A consultant performing remediation activities at Superfund sites risks possible CERCLA liability as an "arranger." The key to a consultant's arranger liability is whether the consultant had possession and control over the disposal of hazardous wastes, even if the consultant does not conduct the disposal. In Kaiser Aluminum & Chem. Corp. v. Catellus Dev. Corp., 976 F.2d 1338 (9th Cir. 1992), a federal appeals court stated that a contractor who unknowingly relocated contaminated soil at a Superfund site was liable under CERCLA as an arranger. Arranger liability, however, is not unlimited: several cases have imposed a nexus requirement between the defendant and the hazardous waste and a court will independently determine whether the adequate degree of control or possession of the waste is present before imposing arranger liability. As with their service contracts for other projects, consultants working at Superfund sites should draft a contract that transfers the risks of CERCLA liability to the immediate client through indemnification and hold-harmless clauses.

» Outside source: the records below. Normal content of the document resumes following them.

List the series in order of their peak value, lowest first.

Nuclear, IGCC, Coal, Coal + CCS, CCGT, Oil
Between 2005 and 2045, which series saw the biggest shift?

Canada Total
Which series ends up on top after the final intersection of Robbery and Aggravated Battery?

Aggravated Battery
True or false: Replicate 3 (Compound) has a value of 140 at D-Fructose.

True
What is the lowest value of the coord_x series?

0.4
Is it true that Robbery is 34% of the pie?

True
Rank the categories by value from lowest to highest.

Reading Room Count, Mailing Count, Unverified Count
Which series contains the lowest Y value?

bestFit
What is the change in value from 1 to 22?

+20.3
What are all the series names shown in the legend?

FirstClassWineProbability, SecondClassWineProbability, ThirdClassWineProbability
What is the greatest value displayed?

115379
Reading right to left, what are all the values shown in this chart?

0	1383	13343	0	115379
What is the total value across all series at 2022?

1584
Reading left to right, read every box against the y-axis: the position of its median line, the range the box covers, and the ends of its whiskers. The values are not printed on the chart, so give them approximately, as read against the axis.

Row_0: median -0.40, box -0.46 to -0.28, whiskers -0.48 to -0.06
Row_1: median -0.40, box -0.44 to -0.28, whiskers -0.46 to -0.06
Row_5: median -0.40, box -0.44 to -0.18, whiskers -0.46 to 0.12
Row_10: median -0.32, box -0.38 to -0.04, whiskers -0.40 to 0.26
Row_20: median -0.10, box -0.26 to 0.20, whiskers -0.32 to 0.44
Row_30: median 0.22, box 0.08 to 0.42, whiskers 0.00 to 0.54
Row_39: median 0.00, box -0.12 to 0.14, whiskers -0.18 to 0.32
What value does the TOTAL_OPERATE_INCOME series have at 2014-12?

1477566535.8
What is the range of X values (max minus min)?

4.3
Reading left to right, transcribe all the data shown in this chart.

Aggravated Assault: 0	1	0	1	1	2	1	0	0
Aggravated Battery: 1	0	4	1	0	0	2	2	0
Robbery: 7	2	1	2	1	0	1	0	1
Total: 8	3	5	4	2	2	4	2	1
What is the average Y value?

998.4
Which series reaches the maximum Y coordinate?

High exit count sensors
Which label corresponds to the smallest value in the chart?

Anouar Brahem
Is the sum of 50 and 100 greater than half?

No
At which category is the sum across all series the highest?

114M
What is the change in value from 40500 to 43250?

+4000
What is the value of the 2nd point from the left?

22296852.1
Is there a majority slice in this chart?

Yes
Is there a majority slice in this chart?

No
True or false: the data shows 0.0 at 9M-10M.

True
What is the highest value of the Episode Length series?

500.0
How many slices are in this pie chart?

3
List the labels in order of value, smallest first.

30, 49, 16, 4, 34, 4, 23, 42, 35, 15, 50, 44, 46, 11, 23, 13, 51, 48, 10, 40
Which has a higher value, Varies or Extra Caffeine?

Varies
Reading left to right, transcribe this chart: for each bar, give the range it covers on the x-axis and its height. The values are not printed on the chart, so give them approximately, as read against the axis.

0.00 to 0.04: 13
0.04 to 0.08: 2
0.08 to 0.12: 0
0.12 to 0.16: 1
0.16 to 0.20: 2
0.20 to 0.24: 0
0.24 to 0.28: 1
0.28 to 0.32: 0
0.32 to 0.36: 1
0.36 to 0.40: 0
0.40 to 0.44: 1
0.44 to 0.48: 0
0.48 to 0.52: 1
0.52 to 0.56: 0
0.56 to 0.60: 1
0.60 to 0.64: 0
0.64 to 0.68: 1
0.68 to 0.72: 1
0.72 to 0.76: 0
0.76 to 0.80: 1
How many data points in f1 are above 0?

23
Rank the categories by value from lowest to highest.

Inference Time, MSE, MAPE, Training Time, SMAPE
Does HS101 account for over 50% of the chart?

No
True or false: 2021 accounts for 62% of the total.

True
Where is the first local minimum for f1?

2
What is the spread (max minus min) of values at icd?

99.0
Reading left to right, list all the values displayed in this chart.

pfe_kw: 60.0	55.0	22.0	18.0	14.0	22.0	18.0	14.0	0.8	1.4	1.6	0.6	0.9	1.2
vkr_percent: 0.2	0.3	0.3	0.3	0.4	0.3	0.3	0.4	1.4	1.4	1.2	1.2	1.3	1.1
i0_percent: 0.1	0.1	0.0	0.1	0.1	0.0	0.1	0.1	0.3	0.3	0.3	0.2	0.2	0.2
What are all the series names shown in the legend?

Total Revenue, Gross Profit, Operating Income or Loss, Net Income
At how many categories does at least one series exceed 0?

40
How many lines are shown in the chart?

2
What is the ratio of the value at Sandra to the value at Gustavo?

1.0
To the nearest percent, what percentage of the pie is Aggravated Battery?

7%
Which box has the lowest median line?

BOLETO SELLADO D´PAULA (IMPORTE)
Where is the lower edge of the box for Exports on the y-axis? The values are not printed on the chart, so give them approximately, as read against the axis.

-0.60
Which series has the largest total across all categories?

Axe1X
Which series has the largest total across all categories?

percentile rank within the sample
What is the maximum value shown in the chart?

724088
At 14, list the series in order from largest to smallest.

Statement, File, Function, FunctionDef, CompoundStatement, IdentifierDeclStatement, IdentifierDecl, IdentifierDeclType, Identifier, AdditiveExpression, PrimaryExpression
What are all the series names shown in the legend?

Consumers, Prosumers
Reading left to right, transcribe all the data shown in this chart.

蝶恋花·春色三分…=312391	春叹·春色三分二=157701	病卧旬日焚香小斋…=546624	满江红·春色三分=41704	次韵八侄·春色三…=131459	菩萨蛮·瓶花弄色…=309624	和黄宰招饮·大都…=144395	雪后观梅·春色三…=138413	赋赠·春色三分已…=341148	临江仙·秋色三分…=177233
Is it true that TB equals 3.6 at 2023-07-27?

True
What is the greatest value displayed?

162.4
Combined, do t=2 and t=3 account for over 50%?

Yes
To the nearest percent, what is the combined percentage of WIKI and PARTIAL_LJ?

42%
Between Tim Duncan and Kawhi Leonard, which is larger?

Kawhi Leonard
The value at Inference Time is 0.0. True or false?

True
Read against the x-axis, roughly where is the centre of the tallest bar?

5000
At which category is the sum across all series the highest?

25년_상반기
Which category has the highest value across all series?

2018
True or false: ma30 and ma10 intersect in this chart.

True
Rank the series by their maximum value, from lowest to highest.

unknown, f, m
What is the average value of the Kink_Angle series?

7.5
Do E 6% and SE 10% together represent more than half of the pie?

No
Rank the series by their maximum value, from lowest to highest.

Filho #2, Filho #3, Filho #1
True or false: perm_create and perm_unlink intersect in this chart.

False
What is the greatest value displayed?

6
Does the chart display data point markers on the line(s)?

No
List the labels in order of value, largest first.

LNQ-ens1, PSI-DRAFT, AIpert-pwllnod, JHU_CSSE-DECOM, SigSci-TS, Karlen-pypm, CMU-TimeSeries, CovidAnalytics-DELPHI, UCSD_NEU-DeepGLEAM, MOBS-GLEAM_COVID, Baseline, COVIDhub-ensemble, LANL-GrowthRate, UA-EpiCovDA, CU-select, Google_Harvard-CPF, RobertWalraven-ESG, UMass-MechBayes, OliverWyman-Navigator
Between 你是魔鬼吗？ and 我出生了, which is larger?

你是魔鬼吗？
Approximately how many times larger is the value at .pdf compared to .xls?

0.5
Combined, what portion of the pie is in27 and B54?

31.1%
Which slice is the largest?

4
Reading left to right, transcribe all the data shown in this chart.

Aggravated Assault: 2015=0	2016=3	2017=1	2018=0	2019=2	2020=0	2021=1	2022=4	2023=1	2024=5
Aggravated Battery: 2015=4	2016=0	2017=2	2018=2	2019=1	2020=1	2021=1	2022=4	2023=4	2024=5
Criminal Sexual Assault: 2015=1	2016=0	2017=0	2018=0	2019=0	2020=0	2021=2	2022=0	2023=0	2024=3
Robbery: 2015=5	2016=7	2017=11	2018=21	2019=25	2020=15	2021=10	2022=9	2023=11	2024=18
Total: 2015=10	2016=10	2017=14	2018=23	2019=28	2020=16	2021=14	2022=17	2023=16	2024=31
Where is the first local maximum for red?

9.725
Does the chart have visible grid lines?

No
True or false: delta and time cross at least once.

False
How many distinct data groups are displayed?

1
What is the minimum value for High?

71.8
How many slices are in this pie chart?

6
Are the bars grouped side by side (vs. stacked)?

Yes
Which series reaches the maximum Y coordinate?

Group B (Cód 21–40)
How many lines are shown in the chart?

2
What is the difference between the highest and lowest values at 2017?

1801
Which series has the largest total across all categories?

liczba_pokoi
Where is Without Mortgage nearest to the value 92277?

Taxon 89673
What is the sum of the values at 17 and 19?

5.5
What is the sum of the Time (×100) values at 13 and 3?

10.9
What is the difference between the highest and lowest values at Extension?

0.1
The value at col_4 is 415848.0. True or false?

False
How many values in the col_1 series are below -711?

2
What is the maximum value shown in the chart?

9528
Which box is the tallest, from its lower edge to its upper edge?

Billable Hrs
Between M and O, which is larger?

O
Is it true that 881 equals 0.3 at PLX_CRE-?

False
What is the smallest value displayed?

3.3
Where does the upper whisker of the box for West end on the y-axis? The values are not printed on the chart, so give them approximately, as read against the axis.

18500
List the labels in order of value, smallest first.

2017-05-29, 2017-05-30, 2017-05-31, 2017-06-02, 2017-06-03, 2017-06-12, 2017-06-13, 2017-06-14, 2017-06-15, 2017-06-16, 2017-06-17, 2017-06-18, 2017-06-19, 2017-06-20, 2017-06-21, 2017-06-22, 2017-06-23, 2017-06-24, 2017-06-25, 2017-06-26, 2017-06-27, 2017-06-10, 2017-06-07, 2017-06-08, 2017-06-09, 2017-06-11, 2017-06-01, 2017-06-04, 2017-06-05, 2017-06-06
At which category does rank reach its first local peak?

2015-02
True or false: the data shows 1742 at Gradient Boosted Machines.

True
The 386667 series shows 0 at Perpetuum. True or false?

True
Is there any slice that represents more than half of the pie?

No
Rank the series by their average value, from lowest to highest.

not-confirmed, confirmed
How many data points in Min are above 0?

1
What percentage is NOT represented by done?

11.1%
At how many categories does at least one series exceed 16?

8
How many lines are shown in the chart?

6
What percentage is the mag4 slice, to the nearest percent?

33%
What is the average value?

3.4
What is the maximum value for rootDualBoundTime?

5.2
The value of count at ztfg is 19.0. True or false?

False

Other federal statutes also open the door to potential consultant liability. For example, in a recent decision by the Environmental Appeals Board, a consultant hired by an Ohio school district to supervise the renovation of an elementary school was held liable as an "operator" of an asbestos removal project where violations of the Clean Air Act occurred. In concluding that the consultant met the definition of an "owner/operator" under the CAA, the EAB determined that the consultant had a sufficient degree of authority over the renovation and asbestos abatement activities. The consultant, therefore, was held liable for violations of federal asbestos removal standards. New Castle County v. Halliburton NUS Corp., 903 F. Supp. 771, 775 (D. Del. 1995), aff'd in part, 111 F.3d 1116 (3d Cir. 1997).

CONCLUSION

Although the reported cases identify trends in the law of consultant liability, those liabilities are still shifting and largely undefined. Disgruntled clients and assorted third parties will continue to devise novel theories of liability to recover damages from environmental consultants. For the consultant, the best offense is a good defense: draft contracts with care to limit exposure, be aware of the standard of care required by the profession, and conduct the work in a professional manner in accordance with those standards. Certain liabilities in the environmental field are inescapable, which is all the more reason to pre-empt those that can be identified and avoided. In re: SchoolCraft Constr., Inc., CAA Appeal No. 97-1, 1998 EPA App. LEXIS 14 (U.S. EPA Feb.9, 1998).